Tally the lines of the entries in which the string "right" occurs, and say only how many.

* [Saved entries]

____

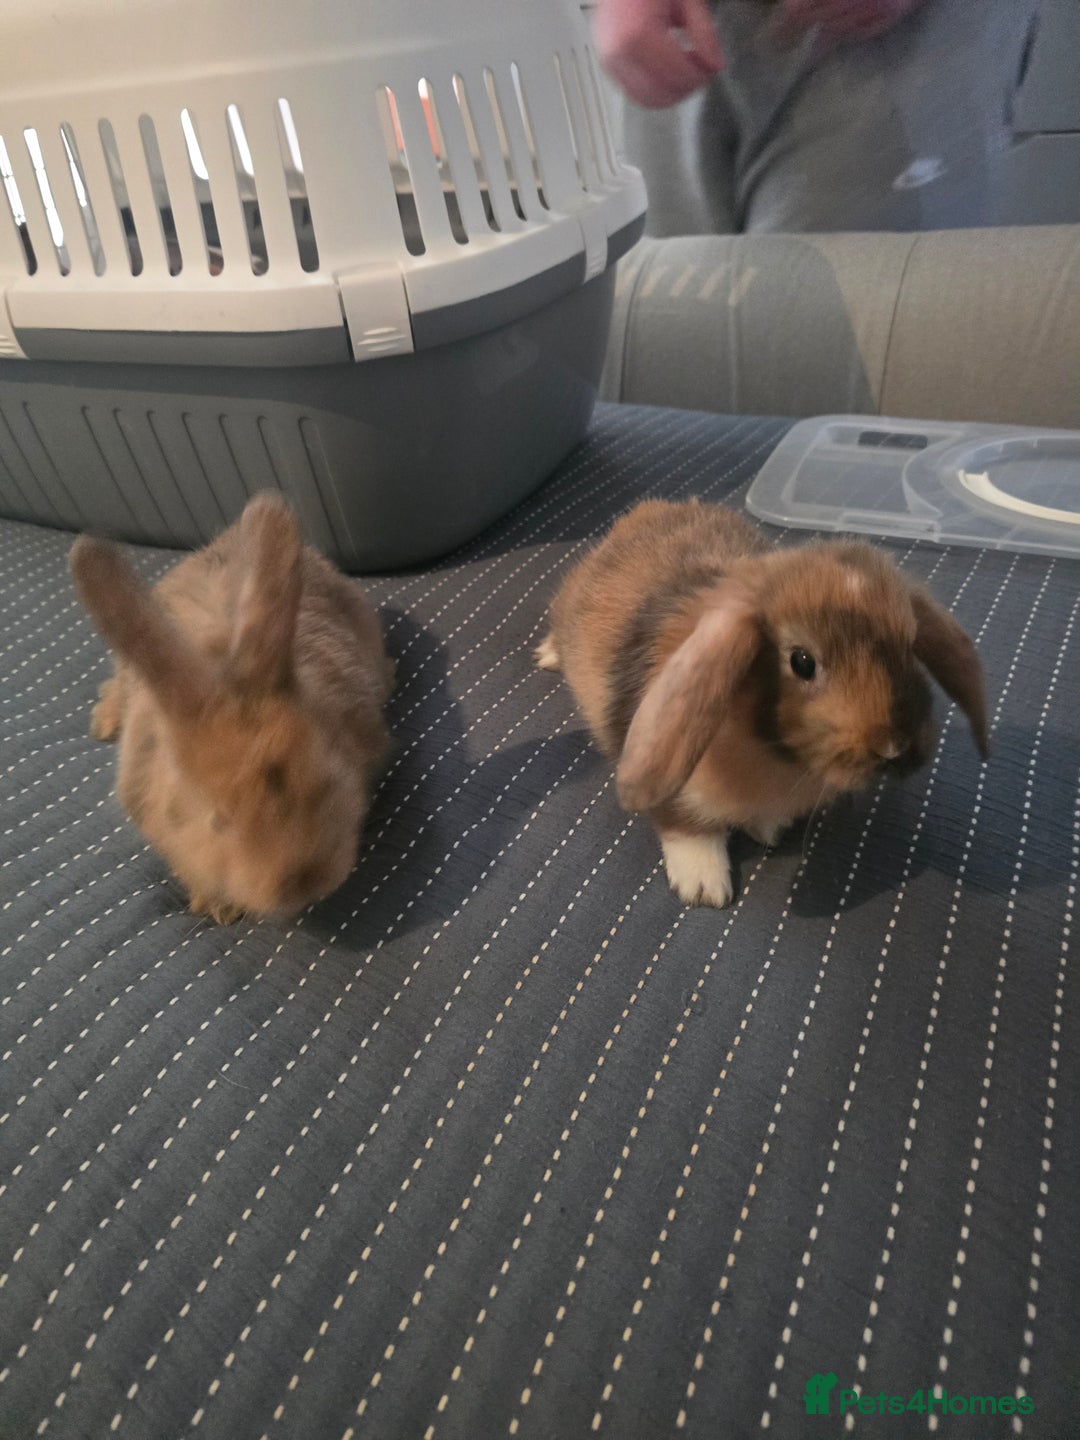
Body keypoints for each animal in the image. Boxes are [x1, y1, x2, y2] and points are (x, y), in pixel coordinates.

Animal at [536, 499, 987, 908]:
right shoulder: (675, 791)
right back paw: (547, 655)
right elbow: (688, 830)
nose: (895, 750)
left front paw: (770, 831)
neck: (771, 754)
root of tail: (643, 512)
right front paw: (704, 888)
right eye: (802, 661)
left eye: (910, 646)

____

* [Solution below] 5